Le volant de la Cadillac glissa sous sa main droite, ravivant les blessures, pourtant plus si fraîches, de sa paume mais il ne sentit pas la brûlure que cela prodiguait. Aucune souffrance ne pouvait surpasser celle de son c?ur, désagrégé dans sa poitrine.
Maintenant, ils étaient arrivés à la croisée des chemins.
Maintenant, elle était redevenue elle-même.
Elle n'était plus la patiente apeurée que Jefferson avait libérée du sous-sol de la clinique. Vingt-huit années, pendant lesquelles elle avait été tout près de lui, alors qu'il la croyait perdue à tout jamais. Aujourd'hui elle était bien en vie, mais le résultat revenait au même. Il l'avait perdu pour toujours.
Son c?ur s'arrêta de battre une seconde et se serra à l'intérieur de sa poitrine quand il coupa le moteur et retira la clef du barillet de la Caddy. Prenant une grande inspiration, il tenta vainement de calmer les pulsations qui frappaient ses tempes et de dénouer la pelote que formaient ses nerfs.
Du pas du condamné, il s'apprêta à pénétrer dans les lieux qu'il avait quittés plus tôt dans la matinée.
Il était temps d'affronter la réalité et il le ferait en homme et non en poltron, comme il avait toujours été accoutumé à le faire.
Il lui était difficile de combattre ses habitudes mais aujourd'hui était un nouveau jour et il avait fini de se comporter en lâche. Il en avait plus qu'assez d'être le trouillard de service. Il ne vivrait plus en baissant les yeux Il avait réussi à se débarrasser de la Malédiction du Ténébreux à laquelle il avait tenu tête pendant trois cents ans. Il pouvait faire face à ce qui allait suivre.
Il ne se rendrait pas sans se battre. Il aimait Belle et il ferait tout ce qui était en son pouvoir pour ne pas la perdre.

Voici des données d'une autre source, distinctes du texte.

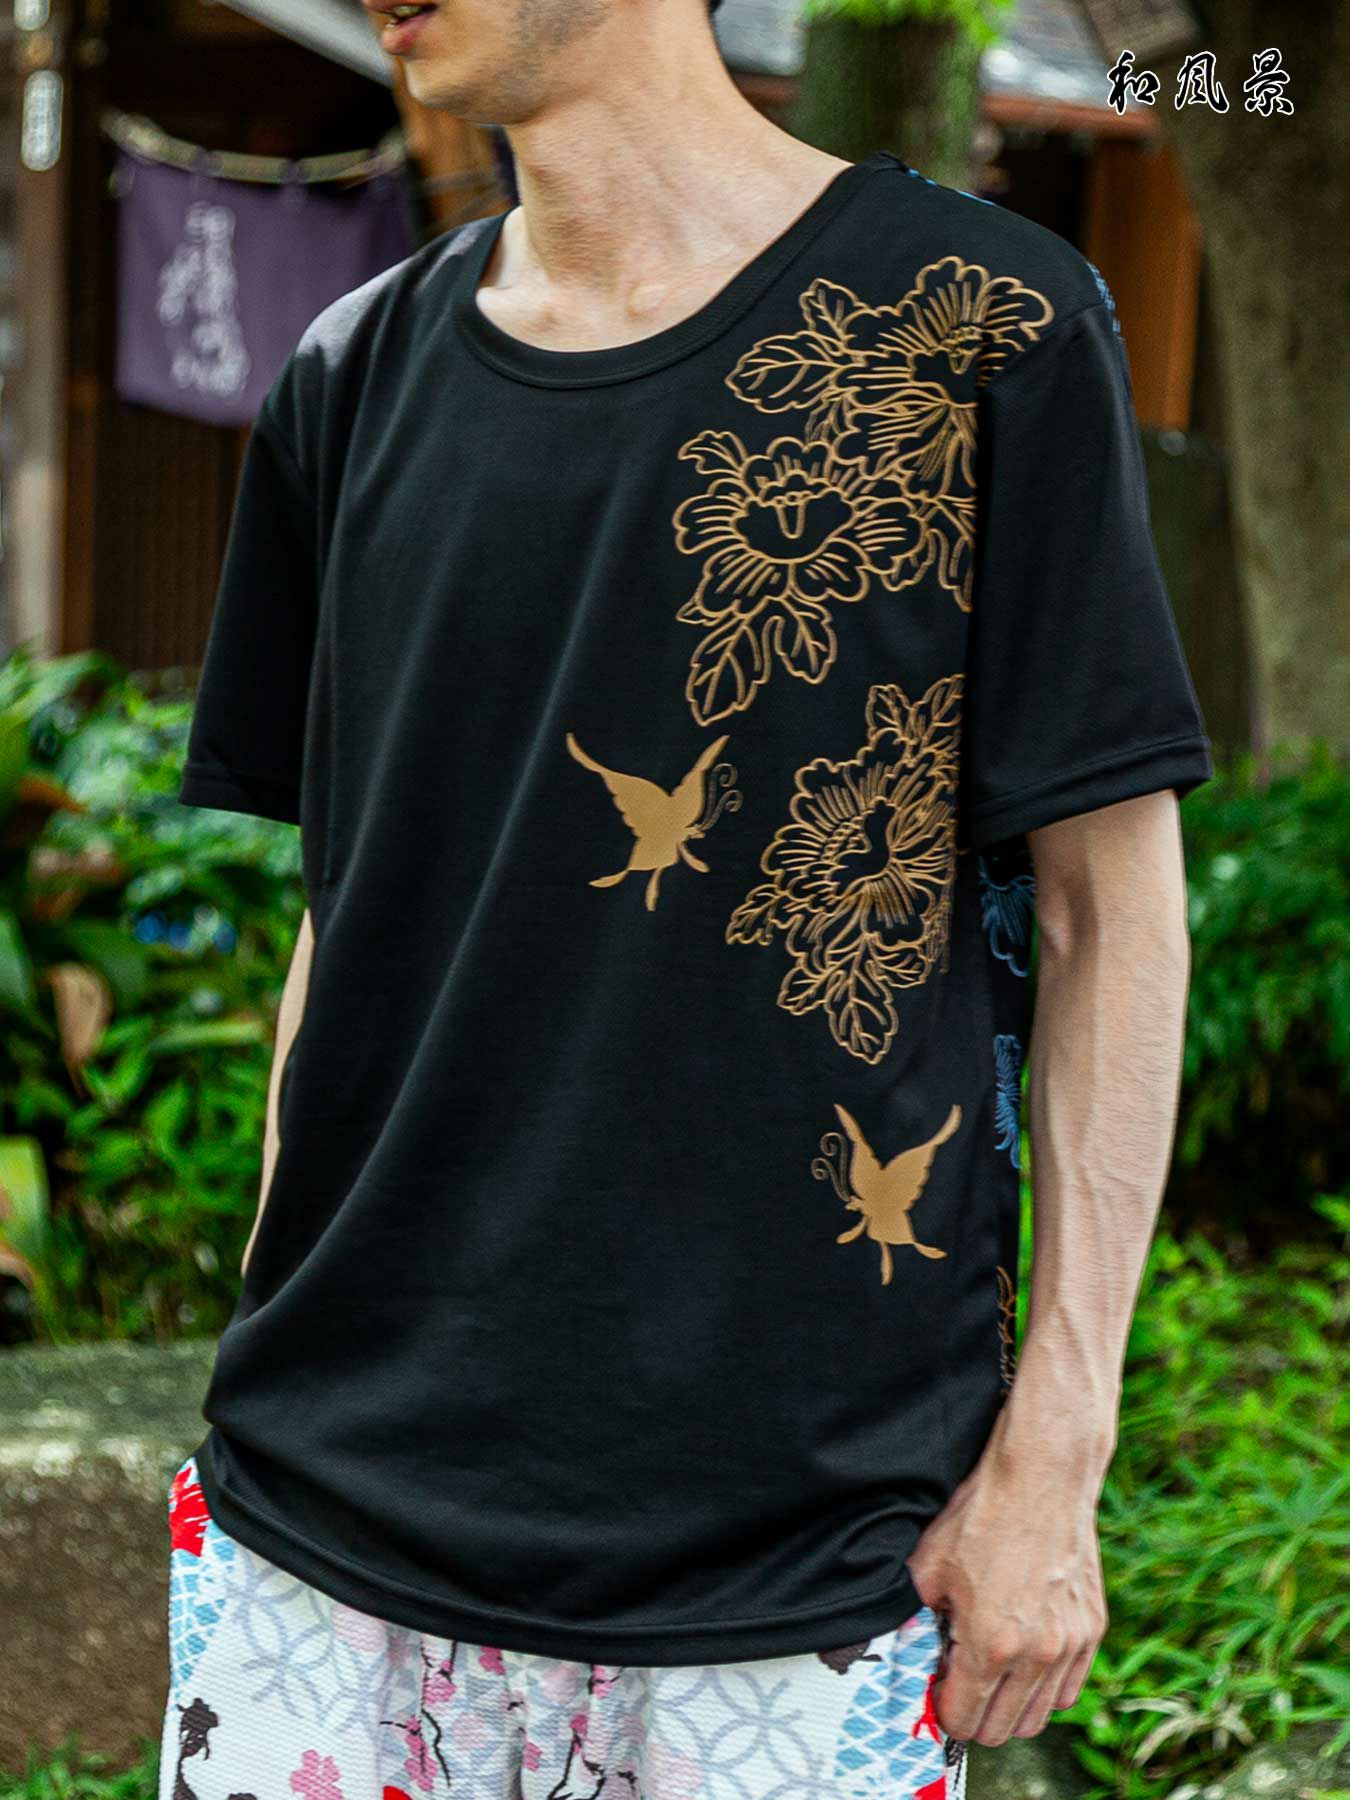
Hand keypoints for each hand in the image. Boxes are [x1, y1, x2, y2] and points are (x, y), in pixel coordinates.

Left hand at [906, 1411, 1108, 1746]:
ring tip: (992, 1673)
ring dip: (1010, 1706)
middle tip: (960, 1683)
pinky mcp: (1091, 1630)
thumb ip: (915, 1618)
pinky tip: (1024, 1659)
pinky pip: (1067, 1689)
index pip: (964, 1721)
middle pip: (1002, 1730)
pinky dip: (1044, 1687)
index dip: (944, 1711)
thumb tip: (908, 1649)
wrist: (1041, 1478)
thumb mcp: (929, 1565)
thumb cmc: (982, 1516)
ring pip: (1038, 1717)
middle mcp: (1036, 1655)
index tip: (938, 1689)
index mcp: (991, 1644)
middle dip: (975, 1715)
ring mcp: (1069, 1645)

Il avait perdu déjà bien trop de monde.
Si elle avait besoin de temps pour se retrouver, il lui en donnerait.
Ils pouvaient reprendre les choses au point de départ et y aller doucement.
La seule chose dont il avait besoin, c'est qu'elle lui accorde une toute dernière chance de lui démontrer qu'il pouvait être l'homme dont elle avait besoin pour la rendre heureuse.
Il passerait le reste de ses jours à tenter de lui apporter le bonheur.
Il fallait juste qu'il réussisse à la convaincre de lui en laisser l'occasion.